Die Finanzpolitik - sie könnte Konfliktherd werden in der rot-grünen Harmonie. Denn sonst sind beide Parteien sich einig: ein schneller Ausstieg aus der Atomkraft, ein zweigliedriges Schulsystem und die offensive Integration von Migranten.
Rot-Grün konnte auch von der Schwäche der Opposition profitieren. Die Eindeutigkeit, mit der die FDP in den Prognosen die Fünf-Prozent-Hürde reißt, lässt es still werden bei der Wahlparty. Überall in der Stadt hängen Plakate, auf denen der neue Bundesvorsitzende Philipp Rösler freundlich lächelt. Doch gewirkt hat der Machtwechsel an der Spitze der Bundespartei in Bremen nicht. Vier Jahre lang haben die Liberalen sich vor allem mit internen Querelen profiliert, Spitzenkandidat Oliver Möllenstädt kann sich jetzt, gerade 33 Jahre jung, überlegen, ob er den quälenden Prozess mitgestalten will, als außerparlamentarische Opposition wieder Vertrauen zurückzugewinnen.
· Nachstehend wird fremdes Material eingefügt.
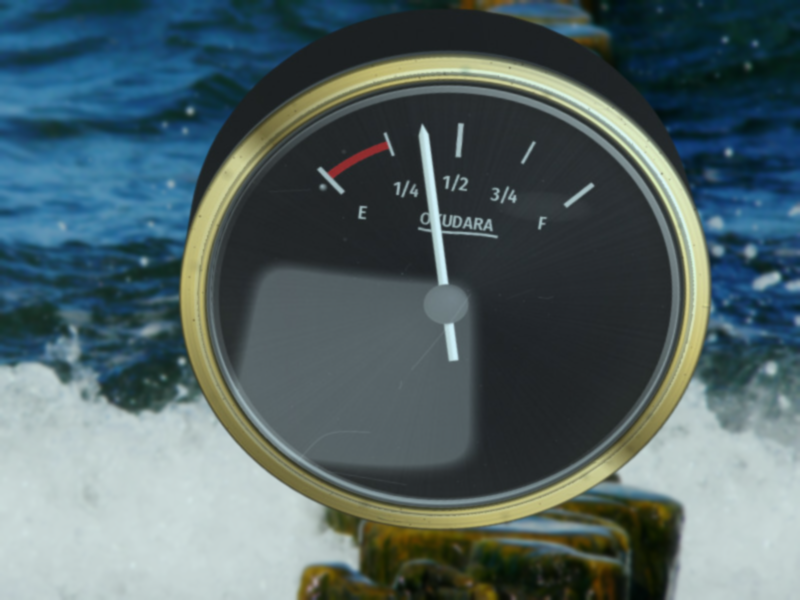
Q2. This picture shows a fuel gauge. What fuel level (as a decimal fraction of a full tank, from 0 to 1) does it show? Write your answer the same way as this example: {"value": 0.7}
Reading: {"value": 0.375}
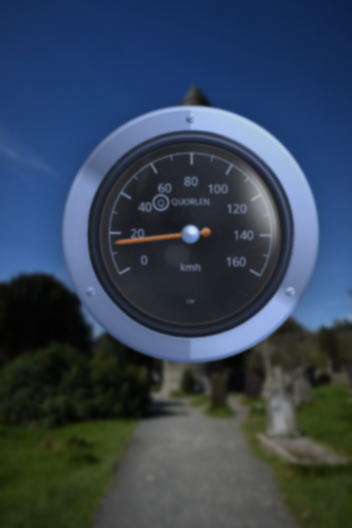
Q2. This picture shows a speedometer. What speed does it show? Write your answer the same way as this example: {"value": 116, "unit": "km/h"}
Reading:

Bitter war das Wahlergebnis vor allem für die CDU-Spitzenkandidatin Rita Mohr-Lüllmann. Sie gestand die Wahlniederlage ein. Doch es ist nicht abzusehen, wie sich die CDU jetzt neu organisiert: eine Volkspartei mit knapp 20 Prozent der Stimmen und ohne Regierungsbeteiligung. Trotz ihres engagierten Wahlkampfes wusste wohl auch Mohr-Lüllmann, dass ihre Chancen für eine Wahlsensation gering waren.
Bremen hat keine Überraschung gebracht. Das Haus der Bürgerschaft leerte sich schnell. Wer heraustritt, schaut auf das Rathaus: roter Backstein, darauf ein grünes Kupferdach.